§ **Task directions**
Copy out each line featuring the string "Testis" from the entries beneath.

§ **Available records**
++++++
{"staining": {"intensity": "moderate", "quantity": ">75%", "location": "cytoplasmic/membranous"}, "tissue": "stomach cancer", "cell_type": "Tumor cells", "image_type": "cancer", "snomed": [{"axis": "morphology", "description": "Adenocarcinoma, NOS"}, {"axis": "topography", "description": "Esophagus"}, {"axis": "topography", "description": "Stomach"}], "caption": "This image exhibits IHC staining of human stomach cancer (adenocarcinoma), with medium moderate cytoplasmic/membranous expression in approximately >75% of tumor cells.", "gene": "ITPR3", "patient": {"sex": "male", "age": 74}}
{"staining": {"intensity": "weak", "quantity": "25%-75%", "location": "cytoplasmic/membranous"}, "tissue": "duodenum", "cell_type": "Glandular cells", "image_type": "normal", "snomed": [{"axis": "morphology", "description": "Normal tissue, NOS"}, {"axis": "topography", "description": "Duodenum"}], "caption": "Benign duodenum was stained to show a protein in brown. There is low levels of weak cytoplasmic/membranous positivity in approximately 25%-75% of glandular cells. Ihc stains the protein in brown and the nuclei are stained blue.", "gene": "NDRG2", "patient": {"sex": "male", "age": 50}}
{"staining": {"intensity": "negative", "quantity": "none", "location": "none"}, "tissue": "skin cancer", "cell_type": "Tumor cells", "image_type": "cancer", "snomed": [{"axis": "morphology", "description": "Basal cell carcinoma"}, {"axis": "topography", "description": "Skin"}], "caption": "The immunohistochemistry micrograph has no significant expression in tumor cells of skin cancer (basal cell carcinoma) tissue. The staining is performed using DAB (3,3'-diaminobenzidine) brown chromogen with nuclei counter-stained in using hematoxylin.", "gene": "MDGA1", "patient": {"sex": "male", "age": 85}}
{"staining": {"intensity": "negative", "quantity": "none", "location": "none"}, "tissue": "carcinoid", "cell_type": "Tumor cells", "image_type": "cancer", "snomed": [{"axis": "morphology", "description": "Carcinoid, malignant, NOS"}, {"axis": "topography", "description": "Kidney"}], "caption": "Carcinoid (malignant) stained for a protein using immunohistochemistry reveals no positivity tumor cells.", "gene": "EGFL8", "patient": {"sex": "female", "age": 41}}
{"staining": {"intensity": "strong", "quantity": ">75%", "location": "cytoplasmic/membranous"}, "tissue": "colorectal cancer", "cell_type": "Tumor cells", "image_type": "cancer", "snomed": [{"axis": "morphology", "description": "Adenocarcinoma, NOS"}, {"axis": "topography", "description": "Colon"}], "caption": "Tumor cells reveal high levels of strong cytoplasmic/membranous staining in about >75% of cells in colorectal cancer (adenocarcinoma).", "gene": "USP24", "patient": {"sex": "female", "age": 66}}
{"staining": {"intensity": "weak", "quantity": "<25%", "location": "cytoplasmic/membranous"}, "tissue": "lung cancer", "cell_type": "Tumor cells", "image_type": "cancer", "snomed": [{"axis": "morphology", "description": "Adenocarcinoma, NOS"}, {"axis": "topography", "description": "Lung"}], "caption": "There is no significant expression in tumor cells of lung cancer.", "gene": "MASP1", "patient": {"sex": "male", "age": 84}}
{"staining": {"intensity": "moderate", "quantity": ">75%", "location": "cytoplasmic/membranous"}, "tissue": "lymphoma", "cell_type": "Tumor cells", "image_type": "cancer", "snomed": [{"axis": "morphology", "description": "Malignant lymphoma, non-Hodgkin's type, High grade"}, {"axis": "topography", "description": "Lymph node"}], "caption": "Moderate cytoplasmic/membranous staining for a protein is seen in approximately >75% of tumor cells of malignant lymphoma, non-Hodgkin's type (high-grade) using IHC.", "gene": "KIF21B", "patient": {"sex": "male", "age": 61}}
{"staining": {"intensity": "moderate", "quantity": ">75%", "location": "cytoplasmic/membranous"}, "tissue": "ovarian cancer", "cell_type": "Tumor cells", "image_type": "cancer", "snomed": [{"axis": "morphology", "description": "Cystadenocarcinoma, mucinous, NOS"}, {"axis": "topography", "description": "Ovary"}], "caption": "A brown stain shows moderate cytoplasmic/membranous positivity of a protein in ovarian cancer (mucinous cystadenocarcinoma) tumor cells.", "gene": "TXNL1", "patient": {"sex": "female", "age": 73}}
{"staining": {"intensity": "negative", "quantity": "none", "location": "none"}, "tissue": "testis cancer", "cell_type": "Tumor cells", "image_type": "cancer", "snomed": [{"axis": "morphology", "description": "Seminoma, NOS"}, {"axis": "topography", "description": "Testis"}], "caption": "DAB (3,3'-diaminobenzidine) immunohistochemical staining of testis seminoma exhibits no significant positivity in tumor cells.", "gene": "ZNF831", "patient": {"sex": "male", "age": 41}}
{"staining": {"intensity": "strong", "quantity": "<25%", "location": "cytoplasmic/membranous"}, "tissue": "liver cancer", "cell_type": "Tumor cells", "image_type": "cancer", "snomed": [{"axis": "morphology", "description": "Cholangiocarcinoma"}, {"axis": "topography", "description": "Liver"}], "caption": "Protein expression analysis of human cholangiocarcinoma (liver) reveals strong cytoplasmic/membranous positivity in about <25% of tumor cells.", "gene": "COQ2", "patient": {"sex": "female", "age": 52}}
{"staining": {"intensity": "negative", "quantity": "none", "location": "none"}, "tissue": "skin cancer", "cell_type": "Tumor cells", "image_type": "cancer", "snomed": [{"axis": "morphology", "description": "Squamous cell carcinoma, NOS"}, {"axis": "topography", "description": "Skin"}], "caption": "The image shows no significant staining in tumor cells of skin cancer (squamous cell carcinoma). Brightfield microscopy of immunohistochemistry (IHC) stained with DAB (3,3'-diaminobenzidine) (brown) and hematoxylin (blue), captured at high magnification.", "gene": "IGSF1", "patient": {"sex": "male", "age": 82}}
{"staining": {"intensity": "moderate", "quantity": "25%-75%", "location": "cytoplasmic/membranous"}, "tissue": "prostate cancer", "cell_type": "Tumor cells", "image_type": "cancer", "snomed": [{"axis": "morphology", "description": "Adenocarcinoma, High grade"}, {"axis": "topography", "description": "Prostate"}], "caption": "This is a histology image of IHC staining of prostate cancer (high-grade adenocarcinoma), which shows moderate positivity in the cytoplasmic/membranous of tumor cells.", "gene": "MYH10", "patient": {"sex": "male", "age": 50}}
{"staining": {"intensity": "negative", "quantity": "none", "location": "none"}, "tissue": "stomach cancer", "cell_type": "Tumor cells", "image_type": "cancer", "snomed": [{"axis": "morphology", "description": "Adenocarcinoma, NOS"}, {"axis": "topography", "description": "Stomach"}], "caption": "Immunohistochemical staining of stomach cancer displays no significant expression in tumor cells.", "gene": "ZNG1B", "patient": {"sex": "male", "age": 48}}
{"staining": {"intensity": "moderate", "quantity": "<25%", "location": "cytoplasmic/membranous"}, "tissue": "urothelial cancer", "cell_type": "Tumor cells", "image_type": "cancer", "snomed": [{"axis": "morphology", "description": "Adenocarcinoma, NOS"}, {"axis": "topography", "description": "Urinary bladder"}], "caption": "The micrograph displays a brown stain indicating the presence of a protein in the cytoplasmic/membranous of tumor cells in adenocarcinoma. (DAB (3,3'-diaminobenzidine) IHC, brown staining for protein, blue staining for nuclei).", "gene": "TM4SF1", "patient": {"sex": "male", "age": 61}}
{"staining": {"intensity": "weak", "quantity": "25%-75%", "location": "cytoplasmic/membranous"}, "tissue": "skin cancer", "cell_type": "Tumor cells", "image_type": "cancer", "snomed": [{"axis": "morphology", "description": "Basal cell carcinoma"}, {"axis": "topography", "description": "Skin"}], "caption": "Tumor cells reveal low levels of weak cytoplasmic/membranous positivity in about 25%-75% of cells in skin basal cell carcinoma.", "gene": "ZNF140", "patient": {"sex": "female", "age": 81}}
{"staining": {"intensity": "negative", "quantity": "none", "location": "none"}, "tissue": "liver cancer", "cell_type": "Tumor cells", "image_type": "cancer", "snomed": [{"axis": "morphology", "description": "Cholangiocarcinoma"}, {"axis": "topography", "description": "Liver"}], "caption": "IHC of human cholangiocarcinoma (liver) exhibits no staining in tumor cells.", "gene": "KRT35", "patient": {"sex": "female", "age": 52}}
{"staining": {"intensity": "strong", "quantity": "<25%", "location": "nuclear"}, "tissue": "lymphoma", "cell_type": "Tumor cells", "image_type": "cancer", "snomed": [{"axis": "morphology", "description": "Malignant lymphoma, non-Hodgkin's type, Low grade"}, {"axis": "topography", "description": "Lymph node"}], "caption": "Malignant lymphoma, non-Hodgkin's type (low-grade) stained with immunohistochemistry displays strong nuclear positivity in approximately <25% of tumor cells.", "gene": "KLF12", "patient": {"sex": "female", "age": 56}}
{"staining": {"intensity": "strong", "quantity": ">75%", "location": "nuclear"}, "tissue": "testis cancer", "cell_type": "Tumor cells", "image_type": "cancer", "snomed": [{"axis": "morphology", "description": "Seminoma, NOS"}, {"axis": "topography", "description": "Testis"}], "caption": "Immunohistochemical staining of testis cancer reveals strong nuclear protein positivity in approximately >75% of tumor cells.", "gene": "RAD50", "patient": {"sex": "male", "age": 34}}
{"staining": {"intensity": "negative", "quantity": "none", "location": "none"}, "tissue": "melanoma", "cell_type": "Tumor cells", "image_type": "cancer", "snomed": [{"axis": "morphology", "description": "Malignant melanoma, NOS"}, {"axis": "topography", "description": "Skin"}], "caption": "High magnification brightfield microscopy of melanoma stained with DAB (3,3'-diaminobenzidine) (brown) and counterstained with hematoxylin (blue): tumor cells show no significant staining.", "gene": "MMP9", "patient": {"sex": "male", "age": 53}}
++++++
§ **Expected answer**
{"staining": {"intensity": "negative", "quantity": "none", "location": "none"}, "tissue": "testis cancer", "cell_type": "Tumor cells", "image_type": "cancer", "snomed": [{"axis": "morphology", "description": "Seminoma, NOS"}, {"axis": "topography", "description": "Testis"}], "caption": "DAB (3,3'-diaminobenzidine) immunohistochemical staining of testis seminoma exhibits no significant positivity in tumor cells.", "gene": "ZNF831", "patient": {"sex": "male", "age": 41}}
{"staining": {"intensity": "strong", "quantity": ">75%", "location": "nuclear"}, "tissue": "testis cancer", "cell_type": "Tumor cells", "image_type": "cancer", "snomed": [{"axis": "morphology", "description": "Seminoma, NOS"}, {"axis": "topography", "description": "Testis"}], "caption": "Immunohistochemical staining of testis cancer reveals strong nuclear protein positivity in approximately >75% of tumor cells.", "gene": "RAD50", "patient": {"sex": "male", "age": 34}}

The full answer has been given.